Tropic Cinema Offers a Dark and Funny Brew
Reviewed by Shirrel Rhoades
Film Critic, Cooke Communications
With three powerful new films, and one strong holdover, Tropic Cinema gets serious -- in the tone of its new films.
"Rosewater" is political satirist Jon Stewart’s directorial debut, and no, it’s not a comedy. Instead he gives us the true story of Maziar Bahari, an Iranian-Canadian journalist who was held for 118 days in Tehran. Kaplan vs. Kaplan calls it "a compelling film that reveals much about the Iranian ideology, and the paranoia of its leaders." Schmoes Knows says it’s "an incredible experience." And Flick Fhilosopher adds, "Jon Stewart's first film is passionate and principled, as I expected, but also hopeful, almost serene, and even gently amusing, which I did not."
"Whiplash" is the dramatic story of a jazz drummer (Miles Teller) who falls under the tutelage of an old master (J.K. Simmons) at a prestigious music school. Newsday describes it as "primarily two actors and a jazz score, but the result is a crackling good drama that feels almost like a thriller." And Tampa Bay Times calls it a "musical drama with a Hitchcock heart, a minor-key thriller set to a double time swing beat."
"Birdman" is a comedy, but a decidedly black one. A washed-up movie star (Michael Keaton) tries to revive his career by putting on a Broadway play. The pressure mounts and reality fades. The Miami Herald observes, "’Birdman’ takes advantage of every facet of Keaton's talent, from his knack for absurdist comedy to his seemingly effortless ability to tap into graceful profundity without making a big show of it." And the Toledo Blade says, "Regardless of his connection to the role, Keaton is transformative and mesmerizing, altering in moments almost every audience preconception."
Holding over is another dark comedy, "St. Vincent." An old curmudgeon (Bill Murray) takes on a babysitting job, dragging his young ward to inappropriate places such as the horse track and bars. He’s mean, but lovable (sort of).

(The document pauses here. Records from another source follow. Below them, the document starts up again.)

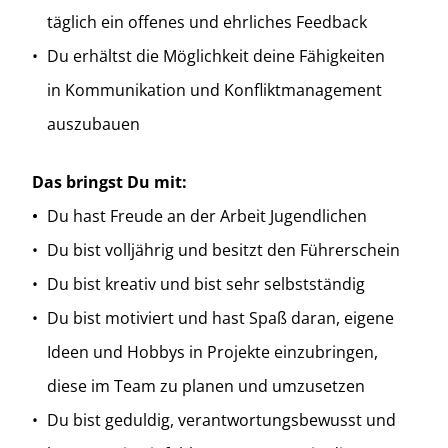
täglich ein offenes und ehrliches Feedback
Du erhältst die Möglichkeit deine Fähigkeiten
in Kommunikation und Konfliktmanagement
auszubauen
Das bringst Du mit:
Du hast Freude an der Arbeit Jugendlichen
Du bist volljährig und besitzt den Führerschein
Du bist kreativ und bist sehr selbstständig
Du bist motiviert und hast Spaß daran, eigene
Ideen und Hobbys in Projekte einzubringen,
diese im Team zu planen und umzusetzen
Du bist geduldig, verantwortungsbewusst und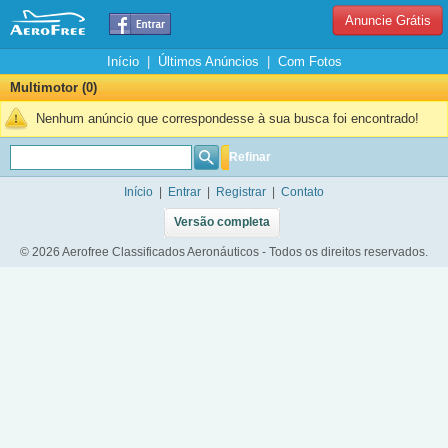
Anuncie Grátis
Início
|
Últimos Anúncios
|
Com Fotos
Multimotor (0)
Nenhum anúncio que correspondesse à sua busca foi encontrado!
Refinar
Início
|
Entrar
|
Registrar
|
Contato
Versão completa
© 2026 Aerofree Classificados Aeronáuticos - Todos os direitos reservados.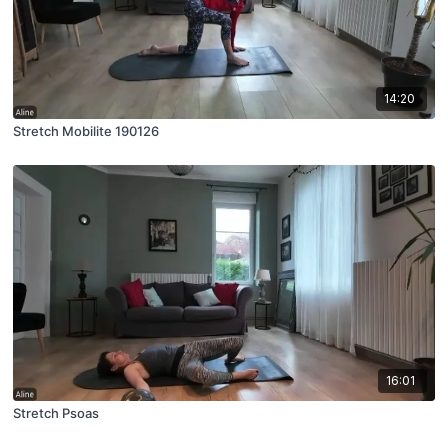
14:20
Stretch Mobilite 190126
16:01
Stretch Psoas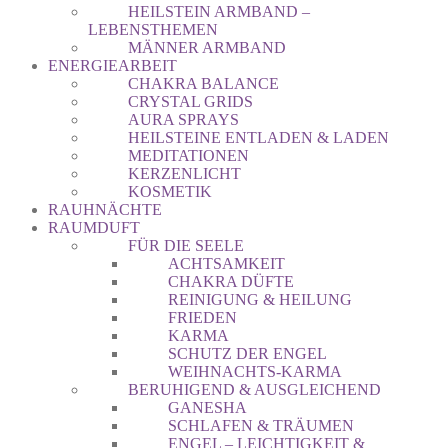
HEILSTEIN ARMBAND –
LEBENSTHEMEN
MÄNNER ARMBAND
ENERGIEARBEIT
CHAKRA BALANCE
CRYSTAL GRIDS
AURA SPRAYS
HEILSTEINE ENTLADEN & LADEN
MEDITATIONEN
KERZENLICHT
KOSMETIK
RAUHNÄCHTE
RAUMDUFT
FÜR DIE SEELE
ACHTSAMKEIT
CHAKRA DÜFTE
REINIGUNG & HEILUNG
FRIEDEN
KARMA
SCHUTZ DER ENGEL
WEIHNACHTS-KARMA
BERUHIGEND & AUSGLEICHEND
GANESHA
SCHLAFEN & TRÄUMEN
ENGEL – LEICHTIGKEIT &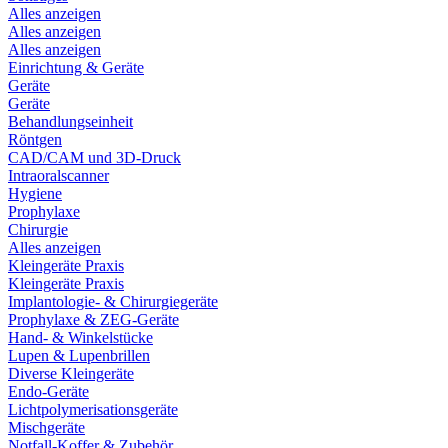
Alles anzeigen
Alles anzeigen
Alles anzeigen
Einrichtung & Geräte
Geräte
Geräte
Behandlungseinheit
Röntgen
CAD/CAM und 3D-Druck
Intraoralscanner
Hygiene
Prophylaxe
Chirurgie
Alles anzeigen
Kleingeräte Praxis
Kleingeräte Praxis
Implantologie- & Chirurgiegeräte
Prophylaxe & ZEG-Geräte
Hand- & Winkelstücke
Lupen & Lupenbrillen
Diverse Kleingeräte
Endo-Geräte
Lichtpolymerisationsgeräte
Mischgeräte
Notfall-Koffer & Zubehör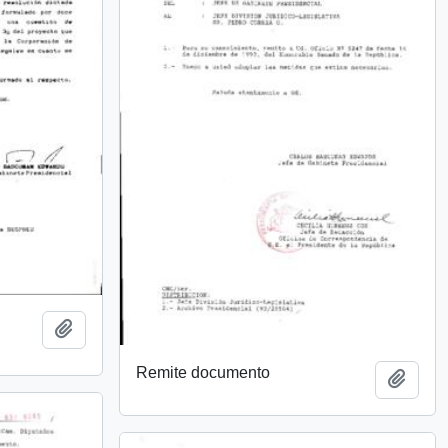
Añadir al portapapeles
Remite documento
Añadi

Ozus' World Movie Reviews notes "Bill Murray plays the grouchy old man as well as anybody in Hollywood." San Francisco Chronicle grouses, "One of these days, someone should make a movie about a really nasty old guy who, by the end of the story, is still a nasty old guy." And amNewYork concludes, "It's a chance for Murray to act the hell out of a juicy part."
Dark and funny -- a strong brew at the Tropic.